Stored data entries
=== Begin Enclosure ===

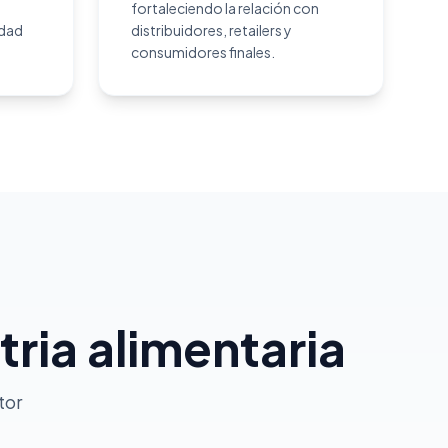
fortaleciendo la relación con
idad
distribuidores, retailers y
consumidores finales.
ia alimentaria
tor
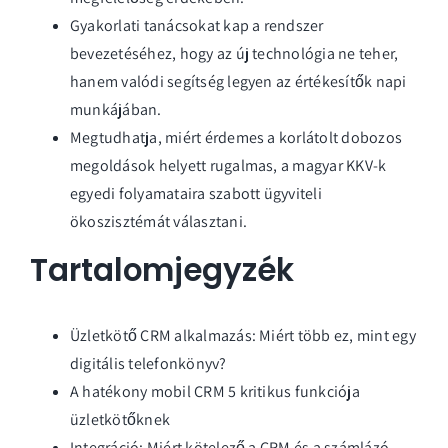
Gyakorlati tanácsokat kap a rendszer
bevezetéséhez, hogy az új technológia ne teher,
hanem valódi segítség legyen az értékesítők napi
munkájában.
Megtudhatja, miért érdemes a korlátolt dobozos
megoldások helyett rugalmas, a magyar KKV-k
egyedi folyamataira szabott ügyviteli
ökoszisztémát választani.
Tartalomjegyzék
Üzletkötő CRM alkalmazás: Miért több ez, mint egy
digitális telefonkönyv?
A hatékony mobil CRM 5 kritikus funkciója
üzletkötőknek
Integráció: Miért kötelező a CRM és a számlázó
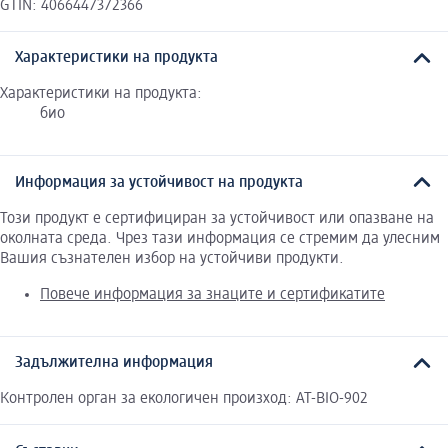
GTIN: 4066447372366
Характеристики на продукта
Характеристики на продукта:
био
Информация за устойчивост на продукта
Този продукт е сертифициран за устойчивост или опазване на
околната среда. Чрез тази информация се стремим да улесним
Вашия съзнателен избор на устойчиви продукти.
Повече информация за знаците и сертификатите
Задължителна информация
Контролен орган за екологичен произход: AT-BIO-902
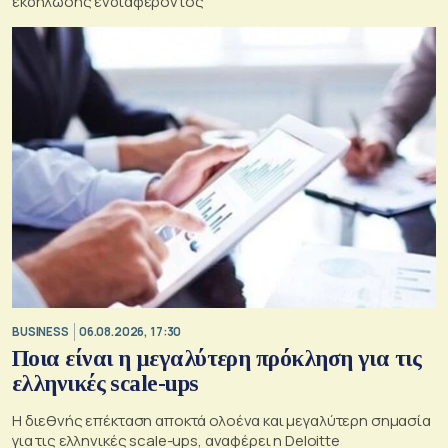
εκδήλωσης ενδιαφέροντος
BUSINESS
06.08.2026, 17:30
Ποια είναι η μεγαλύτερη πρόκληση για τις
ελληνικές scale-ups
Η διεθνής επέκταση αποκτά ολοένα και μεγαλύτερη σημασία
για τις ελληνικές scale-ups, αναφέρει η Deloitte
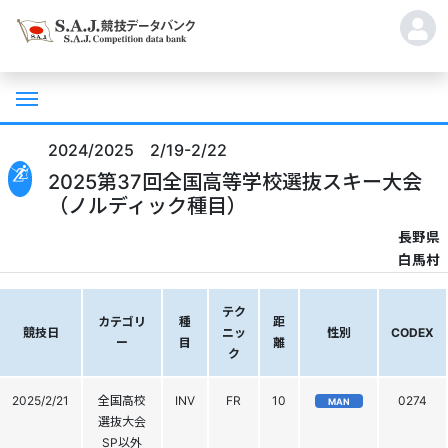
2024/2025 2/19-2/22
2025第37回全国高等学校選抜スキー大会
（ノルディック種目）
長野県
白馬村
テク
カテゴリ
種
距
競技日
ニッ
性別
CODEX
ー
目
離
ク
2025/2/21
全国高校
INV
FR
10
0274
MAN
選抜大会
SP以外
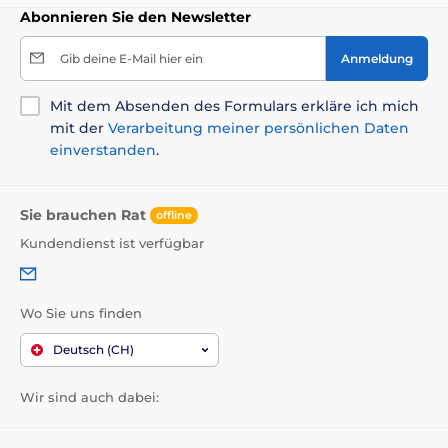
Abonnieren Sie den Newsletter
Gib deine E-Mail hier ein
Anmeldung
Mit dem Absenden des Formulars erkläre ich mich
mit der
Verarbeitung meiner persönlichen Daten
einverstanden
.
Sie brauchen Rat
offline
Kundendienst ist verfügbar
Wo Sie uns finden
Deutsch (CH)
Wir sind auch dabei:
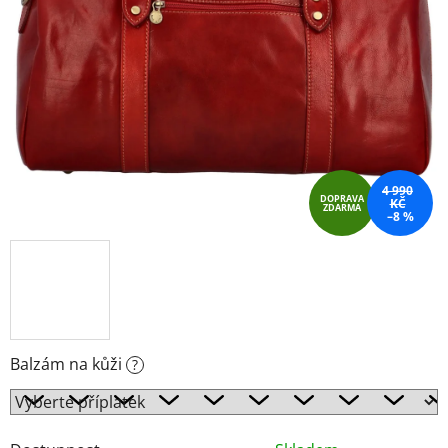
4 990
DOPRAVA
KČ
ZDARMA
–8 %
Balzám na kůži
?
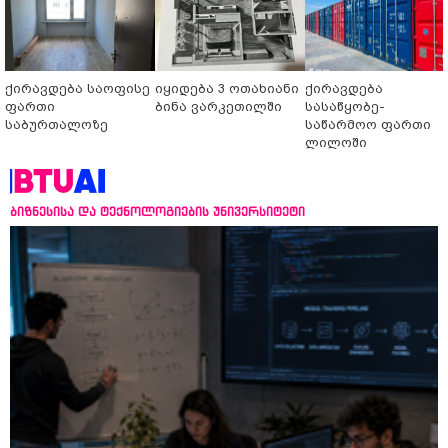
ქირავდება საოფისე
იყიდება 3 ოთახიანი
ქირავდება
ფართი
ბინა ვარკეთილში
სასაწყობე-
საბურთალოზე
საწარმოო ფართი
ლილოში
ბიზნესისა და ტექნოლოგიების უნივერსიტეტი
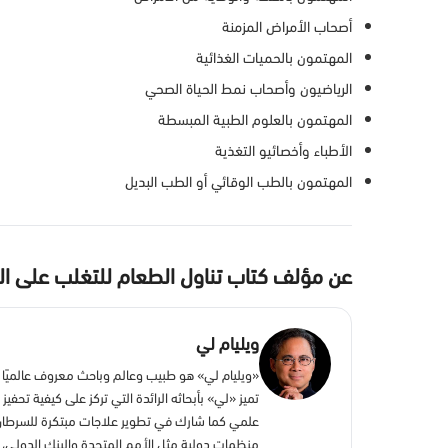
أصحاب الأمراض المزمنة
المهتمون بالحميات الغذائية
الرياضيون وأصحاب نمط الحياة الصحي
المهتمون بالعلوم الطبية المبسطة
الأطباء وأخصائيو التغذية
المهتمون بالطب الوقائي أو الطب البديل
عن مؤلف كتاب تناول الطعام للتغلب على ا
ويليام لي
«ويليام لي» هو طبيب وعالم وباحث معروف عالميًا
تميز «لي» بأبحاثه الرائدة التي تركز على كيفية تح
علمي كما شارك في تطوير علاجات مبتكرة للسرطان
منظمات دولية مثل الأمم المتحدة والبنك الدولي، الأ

=== End Enclosure ===

*What you should do:* If a line in the entries includes the word "продукта", copy that line out.

*Exercise answer:*
Характеристики на продукта
Характеристики на продукта:
Информация за устойчивост на продукта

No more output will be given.